Internet-Zensur: 100.000 Menschen gegen Netzsperren
100.000 Menschen haben mittlerweile in einer Petition gegen Netzsperren und Zensur im Internet protestiert. Ob sich CDU-Ministerin Ursula von der Leyen in ihrem Kampf gegen Kinderpornos davon beeindrucken lässt, ist allerdings fraglich.
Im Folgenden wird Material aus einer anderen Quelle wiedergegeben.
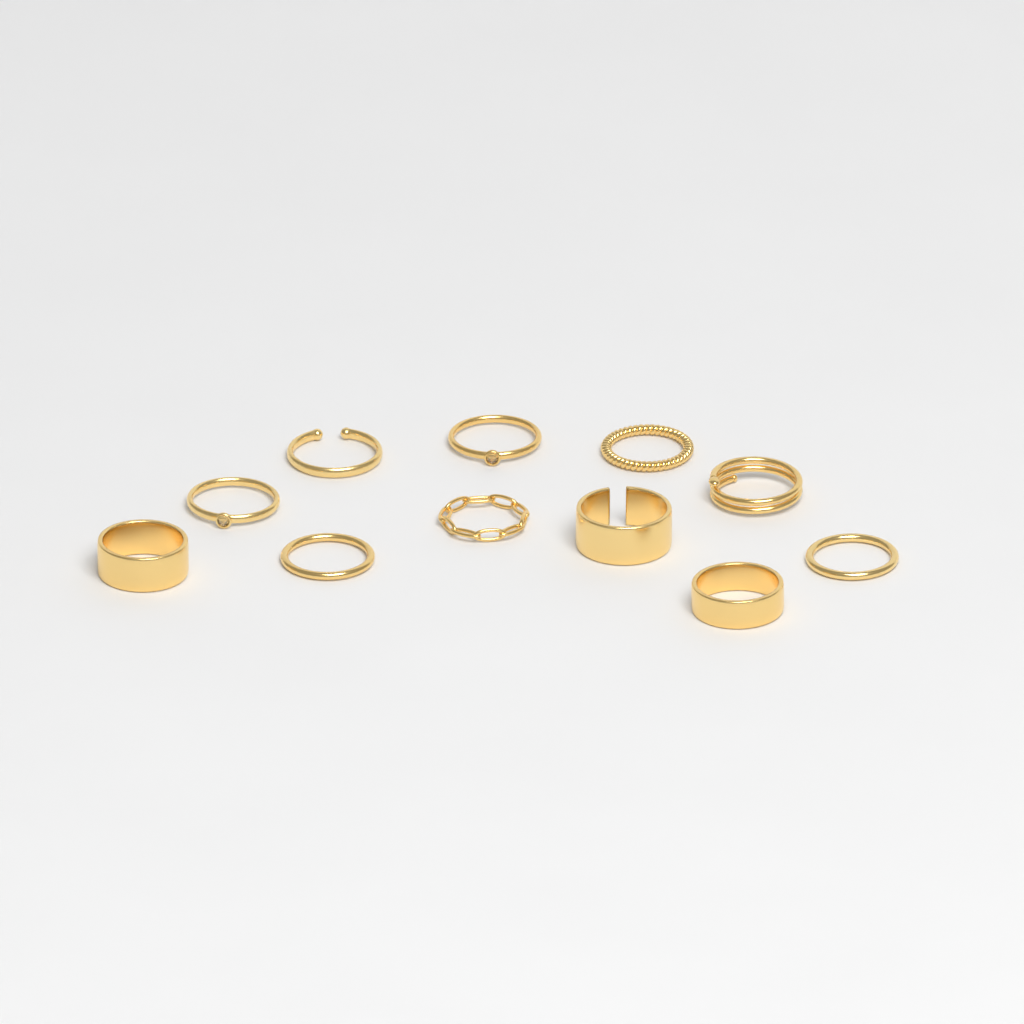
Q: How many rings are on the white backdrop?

Über 100.000 Menschen haben mittlerweile die ePetition: „Internet – Keine Indizierung und Sperrung von Internetseiten“ mitgezeichnet. Über 100.000 Befürworter von Kinderpornografie? Nein. „Das vornehmliche Ziel – Kinder zu schützen und sowohl ihren Mißbrauch, als auch die Verbreitung von Kinderpornografie, zu verhindern stellen wir dabei absolut nicht in Frage – im Gegenteil, es ist in unser aller Interesse„, heißt es in der Petition der Sperren-Gegner. Doch genau dieses Ziel sei mit den Plänen von Familienministerin Ursula von der Leyen (CDU) nicht erreichbar: „Eine Sperrung von Internetseiten hat so gut wie keinen nachweisbaren Einfluß auf die körperliche und seelische Unversehrtheit mißbrauchter Kinder„, so die Unterzeichner.
Die Gegner der Netzsperren halten die Pläne der CDU nicht nur für technisch unsinnig, weil DNS-Sperren von Jedermann binnen Minuten überwunden werden können. Die Kritiker fürchten auch, dass die Kinderporno-Sperren nur der Einstieg in eine weitergehende, staatliche Netz-Zensur sind. Immerhin gibt es viele Begehrlichkeiten, unliebsame Inhalte sperren zu lassen – vom Glücksspiel bis hin zu Musik- oder Filmseiten.
Ohne richterliche Kontrolle
Vor allem kritisiert wird aber die Weise, wie die Sperren nach von der Leyens Plänen organisiert werden sollen: BKA-Beamte sollen geheime Listen erstellen und sie den Internetprovidern zukommen lassen. Diese müssen die aufgeführten Seiten dann sperren. Eine richterliche oder parlamentische Kontrolle der Sperren war zunächst nicht geplant. Außer den zuständigen Polizeibeamten weiß also niemand, was und warum gesperrt und mit einem virtuellen Stoppschild versehen wurde.
Auch unschuldige Internetnutzer unter Verdacht
Ebenfalls bedenklich, so die Kritiker: Wer eine gesperrte Seite aufrufen will – etwa weil er über einen Link oder technische Tricks darauf geführte wurde – muss mit Strafverfolgung rechnen. Das heißt: Niemand kann in Zukunft mehr einem Link trauen. Er muss immer damit rechnen, dass man ihn in die Falle locken will – und die Polizei zeitnah zur Durchsuchung vor der Tür steht.
„Ausblendung von problematischen Inhalten schützt nur die Täter“, argumentiert der Chaos Computer Club (CCC) und fordert, doch lieber energisch gegen die Hersteller und Verbreiter von Kinderpornografie vorzugehen. „Web-Server, die Bilder und Filme von Kindesmissbrauch verbreiten, lassen sich einfach aufspüren und abschalten – die meisten stehen in den USA und Westeuropa“, betont auch Alvar Freude vom Vorstand des Fördervereins Informationstechnik und Gesellschaft e.V. (FITUG). Er lieferte den Beweis sofort nach: Nach Meldung von verdächtigen Internetseiten an Internetprovider wurden 60 gemeldete Seiten prompt gelöscht. Stattdessen einfach nur ein Stoppschild vor die Seiten zu stellen, sei „wirkungsloser Aktivismus zu Wahlkampf-Zeiten“.
Der Kampf um die Netzsperren selbst geht weiter. Noch bis zum 16. Juni läuft die Petition gegen von der Leyens Pläne. Ob und wann das entsprechende Gesetz dann in Kraft tritt, ist noch offen. Vor allem, wenn sich das Verfahren bis nach der Bundestagswahl ziehen sollte: FDP und Grüne haben sich bereits gegen die Internetsperren ausgesprochen.
Und auch die SPD mag die Zensur-Wünsche seines Koalitionspartners in der Bundesregierung nicht mehr einfach so hinnehmen. Nach einer Anhörung von Experten, die teils erhebliche Pläne gegen die Zensur äußerten, soll das Zensur-Vorhaben in Sachen Kinderpornos nun noch einmal überarbeitet werden.